Nasceu um bebê com três pais "genéticos", mas o que isso significa?
Técnica, conhecida como tratamento de doação mitocondrial (MDT), utiliza tecido dos óvulos de doadoras saudáveis para criar embriões
Vocês devem ter lido por aí ou aqui mesmo no Terra Byte. O primeiro bebê do Reino Unido criado com o DNA de três pessoas nasceu após médicos realizarem um revolucionário procedimento de fertilização in vitro (FIV) que visa impedir que as crianças herdem doenças incuráveis.
Explicando: a técnica, conhecida como tratamento de doação mitocondrial (MDT), utiliza tecido dos óvulos de doadoras saudáveis para criar embriões de FIV sem as mutações genéticas que as mães carregam e passariam aos filhos.
Como os embriões combinam espermatozóide e óvulo dos pais biológicos com estruturas minúsculas semelhantes a baterias chamadas mitocôndrias do óvulo da doadora, o bebê resultante tem DNA da mãe e do pai como de costume, além de uma pequena quantidade de material genético — cerca de 37 genes — da doadora. O processo levou à frase que todos os veículos chamaram de "bebês de três pais", embora mais de 99,8% do DNA nos bebês tenham vindo da mãe e do pai.
Bom, e daí? O que a gente tem a ver com isso?

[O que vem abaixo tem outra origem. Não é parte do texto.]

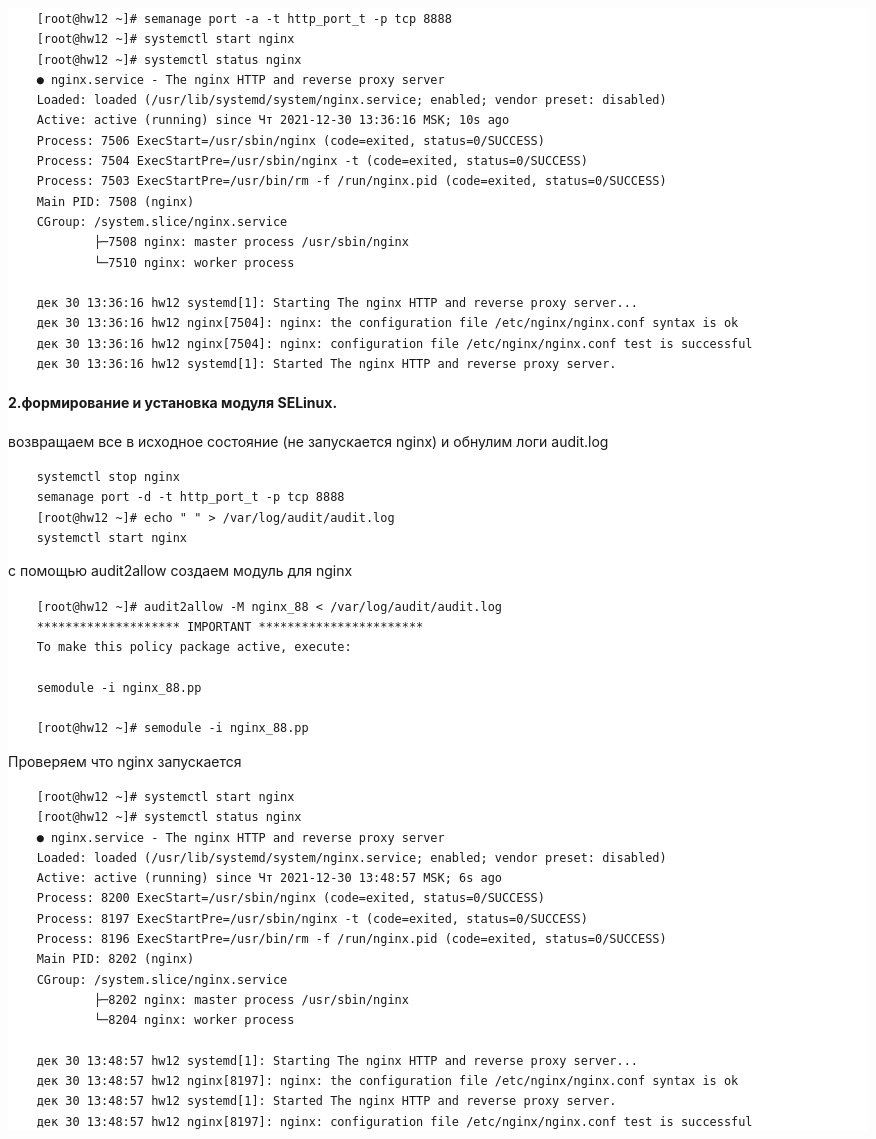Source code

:        [root@hw12 ~]# semanage port -a -t http_port_t -p tcp 8888
        [root@hw12 ~]# systemctl start nginx
        [root@hw12 ~]# systemctl status nginx
        ● nginx.service - The nginx HTTP and reverse proxy server
        Loaded: loaded (/usr/lib/systemd/system/nginx.service; enabled; vendor preset: disabled)
        Active: active (running) since Чт 2021-12-30 13:36:16 MSK; 10s ago
        Process: 7506 ExecStart=/usr/sbin/nginx (code=exited, status=0/SUCCESS)
        Process: 7504 ExecStartPre=/usr/sbin/nginx -t (code=exited, status=0/SUCCESS)
        Process: 7503 ExecStartPre=/usr/bin/rm -f /run/nginx.pid (code=exited, status=0/SUCCESS)
        Main PID: 7508 (nginx)
        CGroup: /system.slice/nginx.service
                ├─7508 nginx: master process /usr/sbin/nginx
                └─7510 nginx: worker process

        дек 30 13:36:16 hw12 systemd[1]: Starting The nginx HTTP and reverse proxy server...
        дек 30 13:36:16 hw12 nginx[7504]: nginx: the configuration file /etc/nginx/nginx.conf syntax is ok
        дек 30 13:36:16 hw12 nginx[7504]: nginx: configuration file /etc/nginx/nginx.conf test is successful
        дек 30 13:36:16 hw12 systemd[1]: Started The nginx HTTP and reverse proxy server.
#### 2.формирование и установка модуля SELinux. 

возвращаем все в исходное состояние (не запускается nginx) и обнулим логи audit.log

        systemctl stop nginx
        semanage port -d -t http_port_t -p tcp 8888
        [root@hw12 ~]# echo " " > /var/log/audit/audit.log
        systemctl start nginx

c помощью audit2allow создаем модуль для nginx

        [root@hw12 ~]# audit2allow -M nginx_88 < /var/log/audit/audit.log 
        ******************** IMPORTANT ***********************
        To make this policy package active, execute:

        semodule -i nginx_88.pp

        [root@hw12 ~]# semodule -i nginx_88.pp

Проверяем что nginx запускается

        [root@hw12 ~]# systemctl start nginx
        [root@hw12 ~]# systemctl status nginx
        ● nginx.service - The nginx HTTP and reverse proxy server
        Loaded: loaded (/usr/lib/systemd/system/nginx.service; enabled; vendor preset: disabled)
        Active: active (running) since Чт 2021-12-30 13:48:57 MSK; 6s ago
        Process: 8200 ExecStart=/usr/sbin/nginx (code=exited, status=0/SUCCESS)
        Process: 8197 ExecStartPre=/usr/sbin/nginx -t (code=exited, status=0/SUCCESS)
        Process: 8196 ExecStartPre=/usr/bin/rm -f /run/nginx.pid (code=exited, status=0/SUCCESS)
        Main PID: 8202 (nginx)
        CGroup: /system.slice/nginx.service
                ├─8202 nginx: master process /usr/sbin/nginx
                └─8204 nginx: worker process

        дек 30 13:48:57 hw12 systemd[1]: Starting The nginx HTTP and reverse proxy server...
        дек 30 13:48:57 hw12 nginx[8197]: nginx: the configuration file /etc/nginx/nginx.conf syntax is ok
        дек 30 13:48:57 hw12 systemd[1]: Started The nginx HTTP and reverse proxy server.
        дек 30 13:48:57 hw12 nginx[8197]: nginx: configuration file /etc/nginx/nginx.conf test is successful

Esse tratamento de doação mitocondrial representa um marco significativo na medicina reprodutiva e genética. Ele tem o potencial de prevenir a transmissão de doenças genéticas incuráveis de mãe para filho, oferecendo esperança para as famílias afetadas por doenças genéticas.
Além disso, este avanço poderia eventualmente levar a novas abordagens terapêuticas para uma variedade de outras doenças genéticas.
Ao mesmo tempo que a manipulação genética é uma das conquistas mais impressionantes da humanidade recentes, ela traz consigo uma série de questões importantes, tanto do ponto de vista da ética quanto prática. Precisamos nos perguntar:
- Equidade e acesso: quem terá acesso a estas tecnologias? Existe o risco de criar uma divisão ainda maior entre os ricos, que podem ter acesso a tratamentos e melhorias genéticas, e os pobres, que não podem.
- Autorização informada: como garantimos que os pacientes e/ou os pais entendam plenamente os riscos e benefícios potenciais da manipulação genética? Isto é especialmente relevante quando se considera a edição genética de embriões ou de células germinativas, que afetará todas as gerações futuras.
- Implicações para a diversidade humana: a edição genética poderia ser usada para eliminar certas características ou condições, potencialmente diminuindo a diversidade humana. Além disso, poderia ser usada para "melhorar" os humanos como serem mais fortes, mais inteligentes, ou terem olhos azuis — ou seja, vai muito além do tratamento de doenças. Poderemos sem querer reacender a ideia da eugenia?
- Riscos à saúde e segurança: ainda não entendemos completamente os efeitos a longo prazo da edição genética. É possível que a edição de um gene possa ter efeitos indesejados ou inesperados, possivelmente levando a novas doenças ou problemas de saúde.
- Questões de identidade e parentesco: em casos como o tratamento de doação mitocondrial, onde o DNA de três pessoas está envolvido, surgem questões complexas sobre identidade e parentesco. Poderiam trisais decidir ter filhos de três pessoas? Quatro? Como limites são estabelecidos e com base em qual critério?
- Questões de crença ou religiosas: alguns argumentam que a manipulação genética é uma interferência inaceitável no "curso natural" das coisas. Estas questões são especialmente sensíveis quando se trata de edição genética em embriões ou células germinativas.
- Possíveis implicações evolutivas: se a edição genética for usada em larga escala, ela poderia potencialmente influenciar a trajetória evolutiva da nossa espécie.
Nenhuma dessas questões vão impedir a tecnologia de avançar — e nem deveriam. Porém, é importante que todos tenham informação para que possamos ter múltiplas vozes em um debate robusto e inclusivo sobre a manipulação genética, que envolva não apenas cientistas, mas também filósofos, éticos, legisladores e o público em geral.
Afinal, não estamos falando de algo banal — mas sim, da primeira vez que o homem está conscientemente manipulando a evolução da sua própria espécie.